### JOB
Line by line, transcribe the listing below without omission.

### RECORDS SHOWN

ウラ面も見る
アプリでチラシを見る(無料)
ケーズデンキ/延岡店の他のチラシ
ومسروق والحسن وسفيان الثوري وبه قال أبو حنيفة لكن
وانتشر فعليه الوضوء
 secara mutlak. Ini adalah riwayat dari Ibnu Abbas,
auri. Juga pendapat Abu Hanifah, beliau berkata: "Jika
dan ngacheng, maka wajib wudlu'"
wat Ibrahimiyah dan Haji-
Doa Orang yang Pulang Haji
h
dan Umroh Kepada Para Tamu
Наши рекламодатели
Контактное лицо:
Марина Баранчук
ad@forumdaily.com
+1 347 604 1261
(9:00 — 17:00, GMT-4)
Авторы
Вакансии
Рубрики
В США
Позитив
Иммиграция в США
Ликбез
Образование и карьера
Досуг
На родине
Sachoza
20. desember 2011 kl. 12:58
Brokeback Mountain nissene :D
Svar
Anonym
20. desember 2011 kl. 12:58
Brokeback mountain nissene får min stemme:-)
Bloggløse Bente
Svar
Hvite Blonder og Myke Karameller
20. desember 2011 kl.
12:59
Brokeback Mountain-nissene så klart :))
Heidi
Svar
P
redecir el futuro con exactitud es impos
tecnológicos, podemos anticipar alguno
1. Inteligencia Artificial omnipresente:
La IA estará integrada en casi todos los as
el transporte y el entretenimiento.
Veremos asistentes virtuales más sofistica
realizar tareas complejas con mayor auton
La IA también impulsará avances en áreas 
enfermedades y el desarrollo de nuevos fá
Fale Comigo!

### FINISHED TASK
ウラ面も見る
アプリでチラシを見る(無料)
ケーズデンキ/延岡店の他のチラシ
ومسروق والحسن وسفيان الثوري وبه قال أبو حنيفة لكن
وانتشر فعليه الوضوء
 secara mutlak. Ini adalah riwayat dari Ibnu Abbas,
auri. Juga pendapat Abu Hanifah, beliau berkata: "Jika
dan ngacheng, maka wajib wudlu'"
wat Ibrahimiyah dan Haji-
Doa Orang yang Pulang Haji
h
dan Umroh Kepada Para Tamu
Наши рекламодатели
Контактное лицо:
Марина Баранчук
ad@forumdaily.com
+1 347 604 1261
(9:00 — 17:00, GMT-4)
Авторы
Вакансии
Рубрики
В США
Позитив
Иммиграция в США
Ликбез
Образование и карьера
Досуг
На родине
Sachoza
20. desember 2011 kl. 12:58
Brokeback Mountain nissene :D
Svar
Anonym
20. desember 2011 kl. 12:58
Brokeback mountain nissene får min stemme:-)
Bloggløse Bente
Svar
Hvite Blonder og Myke Karameller
20. desember 2011 kl.
12:59
Brokeback Mountain-nissene så klart :))
Heidi
Svar
P
redecir el futuro con exactitud es impos
tecnológicos, podemos anticipar alguno
1. Inteligencia Artificial omnipresente:
La IA estará integrada en casi todos los as
el transporte y el entretenimiento.
Veremos asistentes virtuales más sofistica
realizar tareas complejas con mayor auton
La IA también impulsará avances en áreas 
enfermedades y el desarrollo de nuevos fá
Fale Comigo!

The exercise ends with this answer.